▶ DATA LISTING
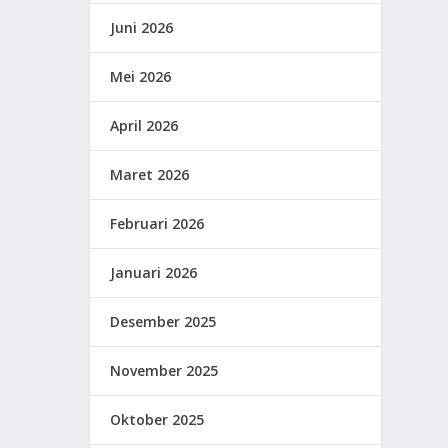
Juni 2026
Mei 2026
April 2026
Maret 2026
Februari 2026
Januari 2026
Desember 2025
November 2025
Oktober 2025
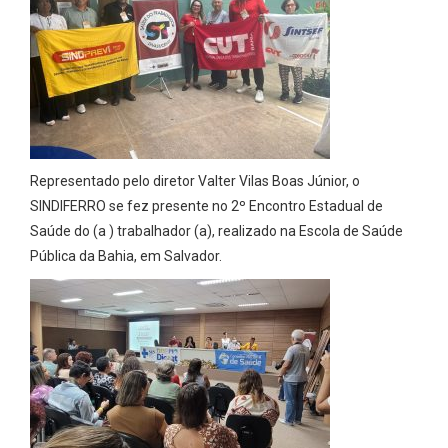
Representado pelo diretor Valter Vilas Boas Júnior, o
SINDIFERRO se fez presente no 2º Encontro Estadual de
Saúde do (a ) trabalhador (a), realizado na Escola de Saúde
Pública da Bahia, em Salvador.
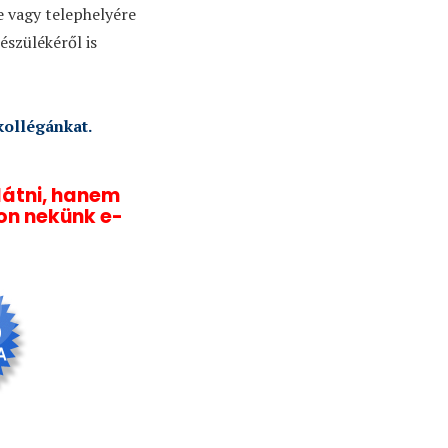
e vagy telephelyére
szülékéről is
kollégánkat.
látni, hanem
jon nekünk e-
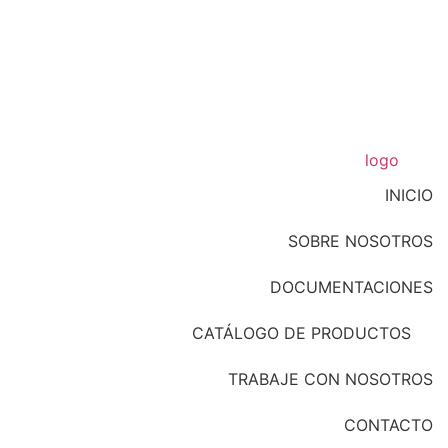
INICIO
SOBRE NOSOTROS
DOCUMENTACIONES
CATÁLOGO DE PRODUCTOS
TRABAJE CON NOSOTROS
CONTACTO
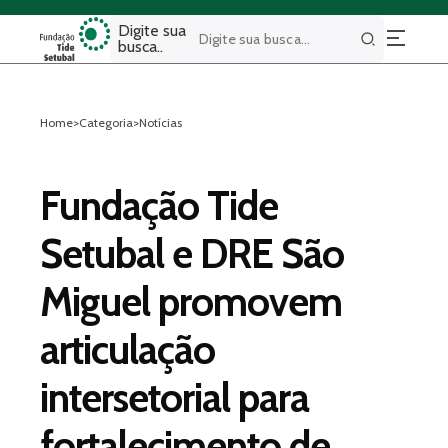
Digite sua
busca..
Buscar
Home
>
Categoria
>
Notícias
Fundação Tide
Setubal e DRE São
Miguel promovem
articulação
intersetorial para
fortalecimento de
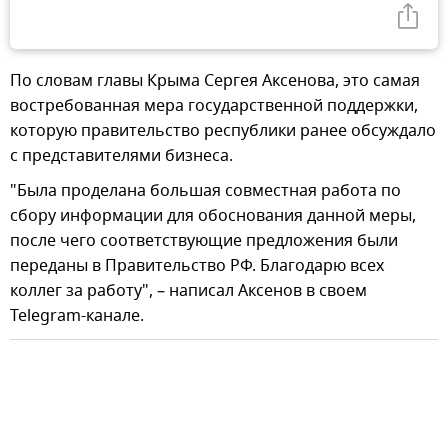
По словам главы Крыма Сергея Аксенова, это самая
востребованная мера государственной поддержки,
которую правительство республики ранее обсуждало
с представителями бизнеса.
"Была проделана большая совместная работа по
сбору информации для обоснования данной меры,
после чего соответствующие предложения были
переданы в Правительство РФ. Благодарю всех
коллег за работу", – написал Аксенов в своем
Telegram-канале.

▶ ABOUT THIS TASK
Reply with one number, the count of lines in the records that include the word "NOSOTROS".

▶ RESULT OF THE EXERCISE
2